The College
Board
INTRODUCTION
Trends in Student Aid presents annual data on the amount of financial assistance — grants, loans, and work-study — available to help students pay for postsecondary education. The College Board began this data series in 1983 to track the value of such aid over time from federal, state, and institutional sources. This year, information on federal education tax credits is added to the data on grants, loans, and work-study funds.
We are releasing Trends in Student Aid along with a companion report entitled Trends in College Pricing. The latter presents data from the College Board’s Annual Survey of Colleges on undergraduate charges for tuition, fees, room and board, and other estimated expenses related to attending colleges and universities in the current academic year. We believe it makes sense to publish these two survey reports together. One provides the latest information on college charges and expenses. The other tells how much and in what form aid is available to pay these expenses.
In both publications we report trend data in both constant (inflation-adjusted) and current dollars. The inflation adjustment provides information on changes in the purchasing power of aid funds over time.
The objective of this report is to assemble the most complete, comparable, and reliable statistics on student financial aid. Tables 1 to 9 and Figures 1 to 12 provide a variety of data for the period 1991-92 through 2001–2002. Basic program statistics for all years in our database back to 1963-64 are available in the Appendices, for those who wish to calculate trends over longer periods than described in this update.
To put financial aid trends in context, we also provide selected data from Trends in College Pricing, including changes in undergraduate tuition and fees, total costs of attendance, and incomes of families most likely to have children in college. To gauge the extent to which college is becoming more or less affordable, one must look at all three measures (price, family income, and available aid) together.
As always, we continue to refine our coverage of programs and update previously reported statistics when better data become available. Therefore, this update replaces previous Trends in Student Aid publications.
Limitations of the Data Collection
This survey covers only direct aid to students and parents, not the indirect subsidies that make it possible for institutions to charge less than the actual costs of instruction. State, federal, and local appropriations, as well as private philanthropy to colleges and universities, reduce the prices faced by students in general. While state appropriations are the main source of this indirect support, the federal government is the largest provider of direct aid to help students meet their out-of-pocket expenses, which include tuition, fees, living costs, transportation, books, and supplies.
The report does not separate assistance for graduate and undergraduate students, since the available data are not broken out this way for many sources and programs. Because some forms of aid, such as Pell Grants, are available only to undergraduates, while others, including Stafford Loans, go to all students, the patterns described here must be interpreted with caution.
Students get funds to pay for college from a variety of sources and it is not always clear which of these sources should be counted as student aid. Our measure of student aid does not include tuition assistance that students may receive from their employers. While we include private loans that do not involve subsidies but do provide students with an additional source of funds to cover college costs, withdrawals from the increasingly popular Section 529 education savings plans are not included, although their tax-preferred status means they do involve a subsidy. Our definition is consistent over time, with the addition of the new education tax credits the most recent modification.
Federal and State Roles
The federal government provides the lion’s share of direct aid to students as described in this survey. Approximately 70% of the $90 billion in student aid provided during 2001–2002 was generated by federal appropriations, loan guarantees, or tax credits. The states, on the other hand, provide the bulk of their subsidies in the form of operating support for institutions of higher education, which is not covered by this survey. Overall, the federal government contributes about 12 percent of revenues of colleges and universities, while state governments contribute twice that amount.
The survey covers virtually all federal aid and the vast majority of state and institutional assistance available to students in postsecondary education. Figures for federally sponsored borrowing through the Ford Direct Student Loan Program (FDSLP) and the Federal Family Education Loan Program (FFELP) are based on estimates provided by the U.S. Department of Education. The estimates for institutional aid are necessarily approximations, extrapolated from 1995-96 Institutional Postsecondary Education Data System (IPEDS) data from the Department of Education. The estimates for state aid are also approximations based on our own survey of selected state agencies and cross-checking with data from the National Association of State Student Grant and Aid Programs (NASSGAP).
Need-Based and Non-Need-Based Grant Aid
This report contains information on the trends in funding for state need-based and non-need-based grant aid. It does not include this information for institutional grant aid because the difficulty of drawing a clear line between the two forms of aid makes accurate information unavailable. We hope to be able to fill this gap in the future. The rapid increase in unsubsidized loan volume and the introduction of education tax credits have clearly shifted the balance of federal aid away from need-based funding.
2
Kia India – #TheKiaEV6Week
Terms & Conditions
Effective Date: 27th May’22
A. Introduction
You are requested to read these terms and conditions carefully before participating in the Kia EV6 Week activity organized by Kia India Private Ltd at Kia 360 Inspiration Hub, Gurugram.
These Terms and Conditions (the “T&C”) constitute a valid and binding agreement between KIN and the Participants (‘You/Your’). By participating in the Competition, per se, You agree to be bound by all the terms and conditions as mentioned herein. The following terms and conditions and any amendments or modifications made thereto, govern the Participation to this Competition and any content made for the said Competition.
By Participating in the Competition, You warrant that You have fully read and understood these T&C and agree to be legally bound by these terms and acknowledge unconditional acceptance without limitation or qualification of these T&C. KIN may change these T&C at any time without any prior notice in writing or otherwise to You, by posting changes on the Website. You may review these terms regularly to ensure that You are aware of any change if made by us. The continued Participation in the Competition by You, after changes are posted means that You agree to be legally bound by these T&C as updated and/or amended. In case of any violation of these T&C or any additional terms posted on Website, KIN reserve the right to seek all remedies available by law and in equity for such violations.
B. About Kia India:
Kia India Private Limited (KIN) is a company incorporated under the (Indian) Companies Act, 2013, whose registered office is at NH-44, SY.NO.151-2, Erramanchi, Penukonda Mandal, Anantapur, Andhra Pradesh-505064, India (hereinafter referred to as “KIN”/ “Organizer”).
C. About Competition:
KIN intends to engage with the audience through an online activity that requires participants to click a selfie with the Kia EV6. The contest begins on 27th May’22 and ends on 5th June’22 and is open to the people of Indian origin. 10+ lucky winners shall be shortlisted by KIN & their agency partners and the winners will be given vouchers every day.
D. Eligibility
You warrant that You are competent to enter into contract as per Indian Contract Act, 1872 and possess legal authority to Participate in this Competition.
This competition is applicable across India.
══════════════════════════════
* [DIRECTIONS FOR THIS TASK]: Nothing in the data may be left out; copy every line exactly.

* [SOLUTION BELOW]:
The College
Board
INTRODUCTION
Trends in Student Aid presents annual data on the amount of financial assistance — grants, loans, and work-study — available to help students pay for postsecondary education. The College Board began this data series in 1983 to track the value of such aid over time from federal, state, and institutional sources. This year, information on federal education tax credits is added to the data on grants, loans, and work-study funds.
We are releasing Trends in Student Aid along with a companion report entitled Trends in College Pricing. The latter presents data from the College Board’s Annual Survey of Colleges on undergraduate charges for tuition, fees, room and board, and other estimated expenses related to attending colleges and universities in the current academic year. We believe it makes sense to publish these two survey reports together. One provides the latest information on college charges and expenses. The other tells how much and in what form aid is available to pay these expenses.
In both publications we report trend data in both constant (inflation-adjusted) and current dollars. The inflation adjustment provides information on changes in the purchasing power of aid funds over time.
The objective of this report is to assemble the most complete, comparable, and reliable statistics on student financial aid. Tables 1 to 9 and Figures 1 to 12 provide a variety of data for the period 1991-92 through 2001–2002. Basic program statistics for all years in our database back to 1963-64 are available in the Appendices, for those who wish to calculate trends over longer periods than described in this update.
To put financial aid trends in context, we also provide selected data from Trends in College Pricing, including changes in undergraduate tuition and fees, total costs of attendance, and incomes of families most likely to have children in college. To gauge the extent to which college is becoming more or less affordable, one must look at all three measures (price, family income, and available aid) together.
As always, we continue to refine our coverage of programs and update previously reported statistics when better data become available. Therefore, this update replaces previous Trends in Student Aid publications.
Limitations of the Data Collection
This survey covers only direct aid to students and parents, not the indirect subsidies that make it possible for institutions to charge less than the actual costs of instruction. State, federal, and local appropriations, as well as private philanthropy to colleges and universities, reduce the prices faced by students in general. While state appropriations are the main source of this indirect support, the federal government is the largest provider of direct aid to help students meet their out-of-pocket expenses, which include tuition, fees, living costs, transportation, books, and supplies.
The report does not separate assistance for graduate and undergraduate students, since the available data are not broken out this way for many sources and programs. Because some forms of aid, such as Pell Grants, are available only to undergraduates, while others, including Stafford Loans, go to all students, the patterns described here must be interpreted with caution.
Students get funds to pay for college from a variety of sources and it is not always clear which of these sources should be counted as student aid. Our measure of student aid does not include tuition assistance that students may receive from their employers. While we include private loans that do not involve subsidies but do provide students with an additional source of funds to cover college costs, withdrawals from the increasingly popular Section 529 education savings plans are not included, although their tax-preferred status means they do involve a subsidy. Our definition is consistent over time, with the addition of the new education tax credits the most recent modification.
Federal and State Roles
The federal government provides the lion’s share of direct aid to students as described in this survey. Approximately 70% of the $90 billion in student aid provided during 2001–2002 was generated by federal appropriations, loan guarantees, or tax credits. The states, on the other hand, provide the bulk of their subsidies in the form of operating support for institutions of higher education, which is not covered by this survey. Overall, the federal government contributes about 12 percent of revenues of colleges and universities, while state governments contribute twice that amount.
The survey covers virtually all federal aid and the vast majority of state and institutional assistance available to students in postsecondary education. Figures for federally sponsored borrowing through the Ford Direct Student Loan Program (FDSLP) and the Federal Family Education Loan Program (FFELP) are based on estimates provided by the U.S. Department of Education. The estimates for institutional aid are necessarily approximations, extrapolated from 1995-96 Institutional Postsecondary Education Data System (IPEDS) data from the Department of Education. The estimates for state aid are also approximations based on our own survey of selected state agencies and cross-checking with data from the National Association of State Student Grant and Aid Programs (NASSGAP).
Need-Based and Non-Need-Based Grant Aid
This report contains information on the trends in funding for state need-based and non-need-based grant aid. It does not include this information for institutional grant aid because the difficulty of drawing a clear line between the two forms of aid makes accurate information unavailable. We hope to be able to fill this gap in the future. The rapid increase in unsubsidized loan volume and the introduction of education tax credits have clearly shifted the balance of federal aid away from need-based funding.
2
Kia India – #TheKiaEV6Week
Terms & Conditions
Effective Date: 27th May’22
A. Introduction
You are requested to read these terms and conditions carefully before participating in the Kia EV6 Week activity organized by Kia India Private Ltd at Kia 360 Inspiration Hub, Gurugram.
These Terms and Conditions (the “T&C”) constitute a valid and binding agreement between KIN and the Participants (‘You/Your’). By participating in the Competition, per se, You agree to be bound by all the terms and conditions as mentioned herein. The following terms and conditions and any amendments or modifications made thereto, govern the Participation to this Competition and any content made for the said Competition.
By Participating in the Competition, You warrant that You have fully read and understood these T&C and agree to be legally bound by these terms and acknowledge unconditional acceptance without limitation or qualification of these T&C. KIN may change these T&C at any time without any prior notice in writing or otherwise to You, by posting changes on the Website. You may review these terms regularly to ensure that You are aware of any change if made by us. The continued Participation in the Competition by You, after changes are posted means that You agree to be legally bound by these T&C as updated and/or amended. In case of any violation of these T&C or any additional terms posted on Website, KIN reserve the right to seek all remedies available by law and in equity for such violations.
B. About Kia India:
Kia India Private Limited (KIN) is a company incorporated under the (Indian) Companies Act, 2013, whose registered office is at NH-44, SY.NO.151-2, Erramanchi, Penukonda Mandal, Anantapur, Andhra Pradesh-505064, India (hereinafter referred to as “KIN”/ “Organizer”).
C. About Competition:
KIN intends to engage with the audience through an online activity that requires participants to click a selfie with the Kia EV6. The contest begins on 27th May’22 and ends on 5th June’22 and is open to the people of Indian origin. 10+ lucky winners shall be shortlisted by KIN & their agency partners and the winners will be given vouchers every day.
D. Eligibility
You warrant that You are competent to enter into contract as per Indian Contract Act, 1872 and possess legal authority to Participate in this Competition.
This competition is applicable across India.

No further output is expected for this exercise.